Creator of Litecoin Charlie Lee announced through his official Twitter channel his next focus to be realised in this 2019: the implementation of Confidential Transactions (CT).
According to Lee, after the outdated debate on the scalability of the transactions of Litecoin and Bitcoin, the next step is to focus our energies on fungibility and privacy features, so that both cryptocurrencies can finally be defined as “sound money”.
Fungibility is the only property of sound money that is missing from Bitcoin & Litecoin.

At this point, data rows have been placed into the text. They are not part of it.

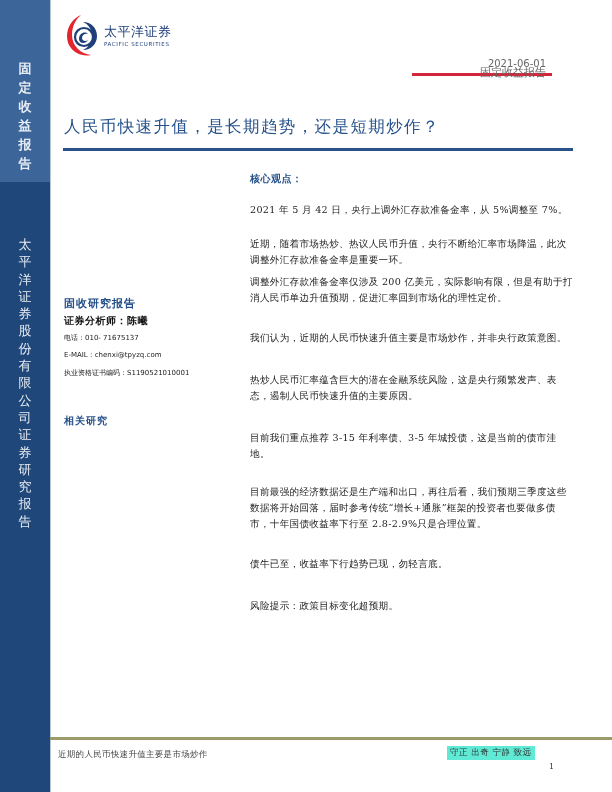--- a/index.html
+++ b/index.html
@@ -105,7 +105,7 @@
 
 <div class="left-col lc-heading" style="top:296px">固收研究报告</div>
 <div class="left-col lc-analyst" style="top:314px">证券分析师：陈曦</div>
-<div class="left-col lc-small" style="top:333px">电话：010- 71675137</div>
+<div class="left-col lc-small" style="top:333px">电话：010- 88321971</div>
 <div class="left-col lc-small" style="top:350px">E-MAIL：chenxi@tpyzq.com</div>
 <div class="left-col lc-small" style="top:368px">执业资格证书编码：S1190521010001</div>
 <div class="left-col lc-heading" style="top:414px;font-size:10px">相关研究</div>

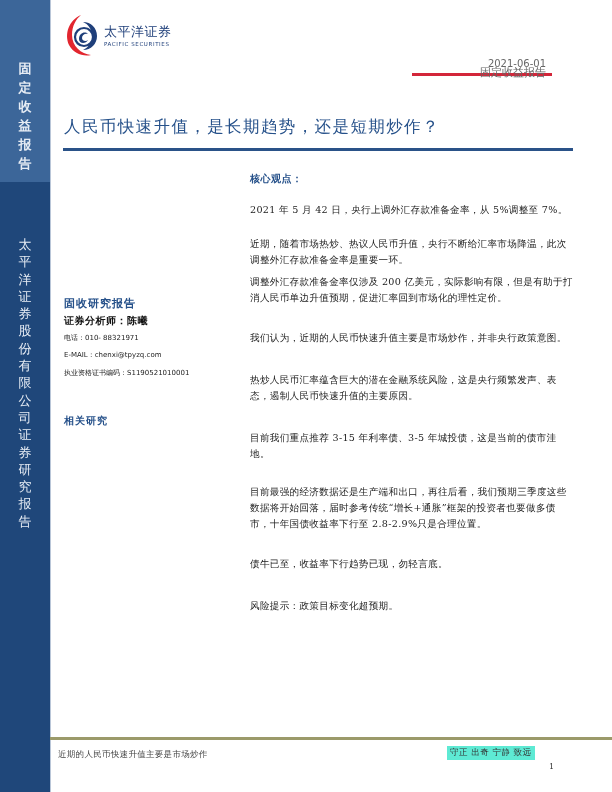--- a/index.html
+++ b/index.html
@@ -48,7 +48,7 @@
 
     .footer-rule { position: absolute; left: 50px; top: 737px; width: 562px; height: 3px; background: #9b9a6a; }
     .footer-note { position: absolute; left: 58px; top: 749px; font-size: 8.5px; color: #444; letter-spacing: 0.3px; }
-    .footer-motto { position: absolute; left: 447px; top: 746px; padding: 1px 3px; background: #5eead4; font-size: 8.5px; color: #333; letter-spacing: 0.5px; }
+    .footer-motto { position: absolute; left: 447px; top: 746px; padding: 1px 3px; background: #0ea5e9; font-size: 8.5px; color: #333; letter-spacing: 0.5px; }
     .page-num { position: absolute; left: 549px; top: 762px; font-size: 8px; color: #333; }
   </style>
 </head>

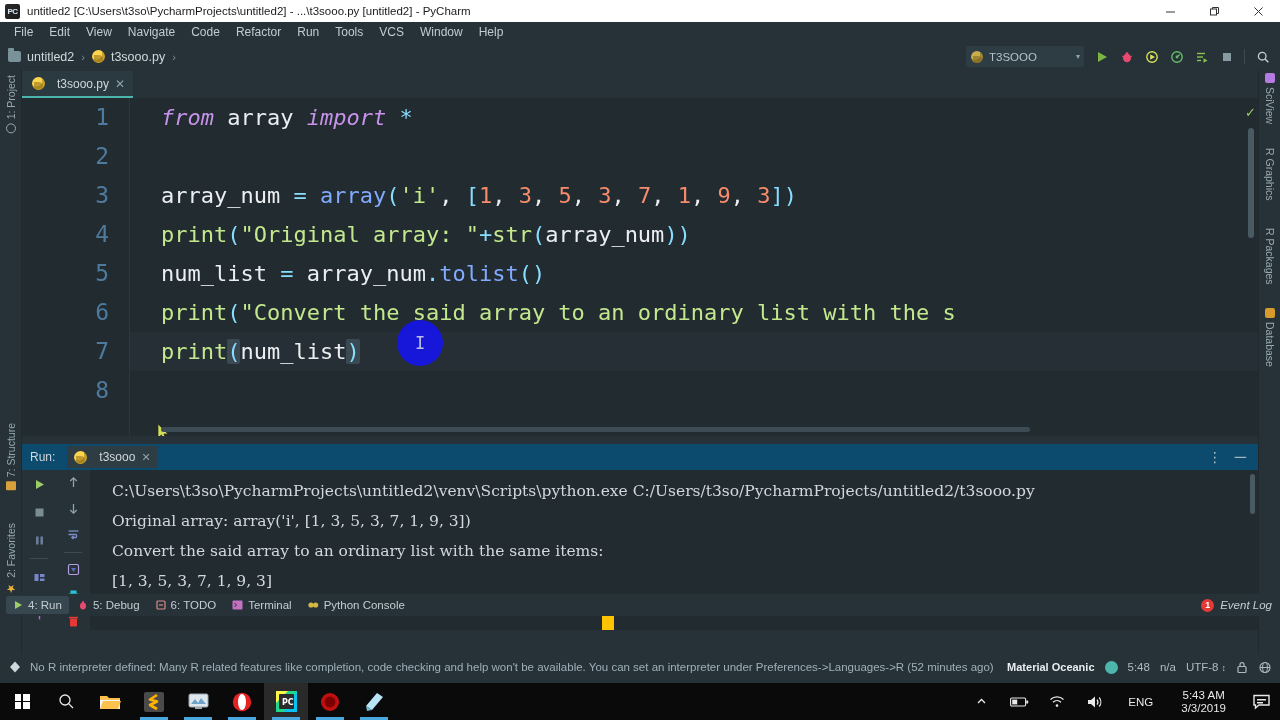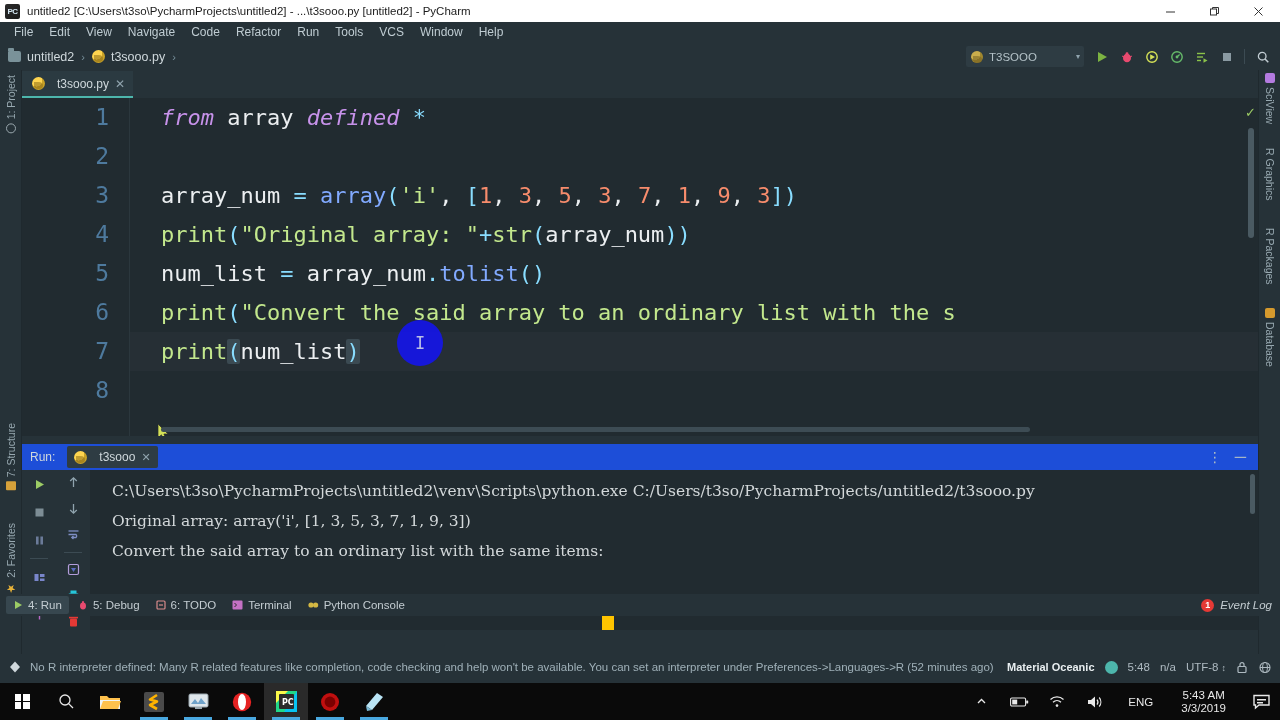--- a/index.html
+++ b/index.html
@@ -426,7 +426,7 @@
 
     <div class="code">
 
-      <div class="cline"><span class="kw">from</span><span class="wht"> array </span><span class="kw">defined</span><span class="op"> *</span></div>
+      <div class="cline"><span class="kw">from</span><span class="wht"> array </span><span class="kw">import</span><span class="op"> *</span></div>
 
       <div class="cline">&nbsp;</div>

Now that the scaling debate is behind us, the next battleground will be on fungibility and privacy.
I am now focused on making Litecoin more fungible by adding Confidential Transactions. 🚀
— Charlie Lee [LTC⚡] (@SatoshiLite) January 28, 2019
Fungibility is understood as “the property of a good or a commodity whose individual units are essentially interchangeable“.
It seems that Charlie Lee has already mentioned his interest in the services offered by Confidential Transactions technology as a complete and safe solution to the fungibility problem.
“CT might not be quite there yet for Bitcoin. But I think it’s a good time for Litecoin.”
Confidential Transactions were first proposed in 2013 by Adam Back, creator of the bitcoin precursor HashCash and now CEO of Blockstream. It was expanded a few years later by Maxwell and the Blockstream team with a sidechain in the Elements project configuration to further test the implementation.
Looking at the definition given by the Elements project, it can be said that Confidential Transactions keep the quantity and type of goods transferred visible only to the participants in the transaction (and to all those who know the blinding key), while staying encrypted and ensuring that no one can spend more coins than those available.
In this way, it will be possible to hide the public identities and pseudonyms on the Bitcoin blockchain, increasing financial privacy to all those involved in the transactions.
In addition, confidential transactions are an optional parameter in transactions, which means that regulated entities would still be able to manage the activity as long as the transactions made to and from them are clear and publicly visible on the blockchain.
Implementable through a soft fork, the CTs have undergone improvements to become more efficient, even if it is not yet an accepted technology.
Therefore, with Lee’s statement and the support of a team led by Adrian Gallagher, CTs will return to the centre of attention for this 2019 and, if the technology were to prove its success with Litecoin, could be followed closely by Bitcoin.